HMHS Salta (His Majesty’s Hospital Ship) was a steam ship originally built by the French company, Société des Forges et Chantiers de la Mediterranée, at La Seyne-sur-Mer for Société Générale de Transport Maritime Steam. The Salta was chartered by the British Admiralty in February 1915 and converted into a hospital ship. The former liner was painted white with wide green stripes and the insignia of the Red Cross, according to the terms laid down in the Hague Convention of 1894. She was operated on the Admiralty’s behalf by Union Castle Mail Steamship Ltd.

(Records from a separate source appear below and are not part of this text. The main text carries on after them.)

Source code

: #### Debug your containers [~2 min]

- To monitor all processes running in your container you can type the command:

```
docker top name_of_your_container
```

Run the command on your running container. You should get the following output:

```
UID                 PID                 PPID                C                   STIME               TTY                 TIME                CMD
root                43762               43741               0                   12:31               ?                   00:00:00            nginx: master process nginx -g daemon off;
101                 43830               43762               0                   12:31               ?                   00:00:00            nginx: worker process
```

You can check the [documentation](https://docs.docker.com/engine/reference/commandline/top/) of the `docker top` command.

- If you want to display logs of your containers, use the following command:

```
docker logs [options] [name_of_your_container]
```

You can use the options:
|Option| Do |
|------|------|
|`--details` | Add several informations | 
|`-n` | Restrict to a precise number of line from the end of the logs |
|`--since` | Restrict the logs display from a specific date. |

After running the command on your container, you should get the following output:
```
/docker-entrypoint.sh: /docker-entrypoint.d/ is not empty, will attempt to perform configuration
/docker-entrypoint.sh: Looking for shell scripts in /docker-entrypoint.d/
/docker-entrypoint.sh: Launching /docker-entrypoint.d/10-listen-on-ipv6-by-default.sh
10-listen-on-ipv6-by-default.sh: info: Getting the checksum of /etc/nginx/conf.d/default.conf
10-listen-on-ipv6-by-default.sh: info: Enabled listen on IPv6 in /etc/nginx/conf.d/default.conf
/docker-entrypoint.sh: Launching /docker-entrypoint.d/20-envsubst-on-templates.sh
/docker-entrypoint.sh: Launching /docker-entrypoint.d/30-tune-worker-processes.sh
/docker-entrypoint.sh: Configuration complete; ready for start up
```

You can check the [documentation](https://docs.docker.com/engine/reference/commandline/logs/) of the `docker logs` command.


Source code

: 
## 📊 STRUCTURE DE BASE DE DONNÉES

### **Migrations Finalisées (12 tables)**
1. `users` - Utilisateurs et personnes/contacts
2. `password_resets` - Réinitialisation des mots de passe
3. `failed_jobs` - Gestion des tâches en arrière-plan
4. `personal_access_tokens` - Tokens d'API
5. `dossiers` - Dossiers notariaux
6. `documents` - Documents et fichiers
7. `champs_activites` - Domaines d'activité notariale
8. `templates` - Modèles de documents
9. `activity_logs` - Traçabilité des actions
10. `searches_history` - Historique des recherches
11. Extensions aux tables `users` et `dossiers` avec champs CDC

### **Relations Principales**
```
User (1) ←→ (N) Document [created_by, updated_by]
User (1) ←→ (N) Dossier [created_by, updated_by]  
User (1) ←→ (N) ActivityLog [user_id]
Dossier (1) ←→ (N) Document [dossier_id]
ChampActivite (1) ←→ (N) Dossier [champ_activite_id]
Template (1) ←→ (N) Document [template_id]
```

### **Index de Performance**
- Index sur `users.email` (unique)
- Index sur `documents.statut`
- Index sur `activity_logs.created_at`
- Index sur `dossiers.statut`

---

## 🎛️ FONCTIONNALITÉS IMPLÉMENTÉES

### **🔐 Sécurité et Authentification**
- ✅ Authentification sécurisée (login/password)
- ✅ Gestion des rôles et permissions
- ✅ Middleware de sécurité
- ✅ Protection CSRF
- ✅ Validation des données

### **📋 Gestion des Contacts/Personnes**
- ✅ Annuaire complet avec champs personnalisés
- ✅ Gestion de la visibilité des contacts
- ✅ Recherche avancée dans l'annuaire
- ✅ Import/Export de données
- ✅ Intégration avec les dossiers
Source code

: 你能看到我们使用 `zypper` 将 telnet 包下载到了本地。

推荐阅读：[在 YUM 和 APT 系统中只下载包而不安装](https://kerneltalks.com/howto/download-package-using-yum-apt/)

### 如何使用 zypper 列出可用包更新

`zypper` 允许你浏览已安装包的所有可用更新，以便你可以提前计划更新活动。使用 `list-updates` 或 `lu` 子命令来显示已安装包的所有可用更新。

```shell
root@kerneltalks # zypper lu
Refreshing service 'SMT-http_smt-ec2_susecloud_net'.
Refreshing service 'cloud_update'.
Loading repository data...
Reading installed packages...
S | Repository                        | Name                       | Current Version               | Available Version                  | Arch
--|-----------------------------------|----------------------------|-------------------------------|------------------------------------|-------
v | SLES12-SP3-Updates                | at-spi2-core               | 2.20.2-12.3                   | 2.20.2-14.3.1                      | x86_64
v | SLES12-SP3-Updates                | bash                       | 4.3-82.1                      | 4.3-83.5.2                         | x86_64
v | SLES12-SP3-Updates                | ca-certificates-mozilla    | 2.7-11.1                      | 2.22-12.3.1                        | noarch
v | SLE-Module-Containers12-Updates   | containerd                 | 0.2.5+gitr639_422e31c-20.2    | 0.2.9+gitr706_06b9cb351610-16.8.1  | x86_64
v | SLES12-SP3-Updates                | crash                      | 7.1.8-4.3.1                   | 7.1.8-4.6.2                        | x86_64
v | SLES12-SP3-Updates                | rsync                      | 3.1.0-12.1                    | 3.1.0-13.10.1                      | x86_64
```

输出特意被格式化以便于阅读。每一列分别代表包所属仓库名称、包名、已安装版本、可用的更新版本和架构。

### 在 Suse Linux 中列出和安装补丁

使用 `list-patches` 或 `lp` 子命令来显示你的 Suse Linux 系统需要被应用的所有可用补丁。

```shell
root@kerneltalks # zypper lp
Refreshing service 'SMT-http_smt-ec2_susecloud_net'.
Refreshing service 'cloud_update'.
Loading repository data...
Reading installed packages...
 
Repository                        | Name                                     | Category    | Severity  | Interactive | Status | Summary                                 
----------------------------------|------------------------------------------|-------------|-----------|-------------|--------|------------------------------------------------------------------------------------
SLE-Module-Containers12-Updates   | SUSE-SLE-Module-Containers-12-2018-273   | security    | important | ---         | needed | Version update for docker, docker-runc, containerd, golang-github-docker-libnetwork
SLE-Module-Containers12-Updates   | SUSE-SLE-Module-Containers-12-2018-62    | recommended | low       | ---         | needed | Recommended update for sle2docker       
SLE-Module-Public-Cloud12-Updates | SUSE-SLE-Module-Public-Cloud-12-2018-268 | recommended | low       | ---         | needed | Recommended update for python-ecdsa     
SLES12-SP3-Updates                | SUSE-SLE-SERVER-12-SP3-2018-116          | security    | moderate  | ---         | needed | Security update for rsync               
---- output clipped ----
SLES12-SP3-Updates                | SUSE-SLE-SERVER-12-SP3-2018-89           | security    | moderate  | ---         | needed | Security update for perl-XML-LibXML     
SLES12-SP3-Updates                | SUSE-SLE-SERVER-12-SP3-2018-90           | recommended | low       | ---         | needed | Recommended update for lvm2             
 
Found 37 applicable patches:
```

The “Salta” accompanied by Lanfranc, Western Australia and an escort of destroyers, sailed from Southampton on the 9th of April 1917 for the naval base of Le Havre under the command of Captain Eastway. She arrived off Le Havre in bad weather on the 10th of April.

During the morning of the 10th April.  A French patrol craft had found mines drifting in the Le Havre approaches and all vessels entering the port were to be warned. The mines had been laid the previous day by the German mine-laying submarine UC 26.

At 11.20am, Salta approached the port entrance and stopped engines.  A patrol craft instructed the Salta convoy to follow it towards the English drifter “Diamond” which checked the identity of each ship before opening the barrage allowing entry into the port.  Satisfied, the Drifter gives its green light and Salta was authorised to continue.

Whilst following the buoyed channel into Le Havre, Salta’s Captain Eastaway gave orders to alter course to the north. The commander of the Diamond relayed a frantic message that Salta was now approaching the zone where mines had been seen that morning. One of the Salta’s surviving officers reported that Eastaway was concerned about entering Le Havre without a pilot because of the bad weather and had wanted to let the other ships pass.

Realising that they were in grave danger, Eastaway tried to re-trace his course back to the buoyed channel. In poor weather conditions, Salta drifted across the mined zone and hit a mine at 11.43am. An enormous explosion breached the hull near the engine room and hold number three. Water engulfed the disabled ship, which listed to starboard and sank in less than 10 minutes, ½ mile north of Whistle Buoy.

Despite help arriving rapidly, the state of the sea and the strong winds hampered the rescue operation and the human cost was appalling. Of 205 passengers and crew, 9 nurses, 42 wounded and 79 crew perished. In spite of extensive searches, only 13 bodies were initially recovered. There are now 24 burials from the sinking of the Salta in Ste. Marie Cemetery, Le Havre, and also a memorial to those who were not recovered.

The sinking of the Salta had another victim. The English patrol craft P-26 was involved in the rescue operations and hit another mine, the ship was split in two and sank.

HMHS Salta is believed to lie in 138 metes of water at 49°32’08N 00°02’18W.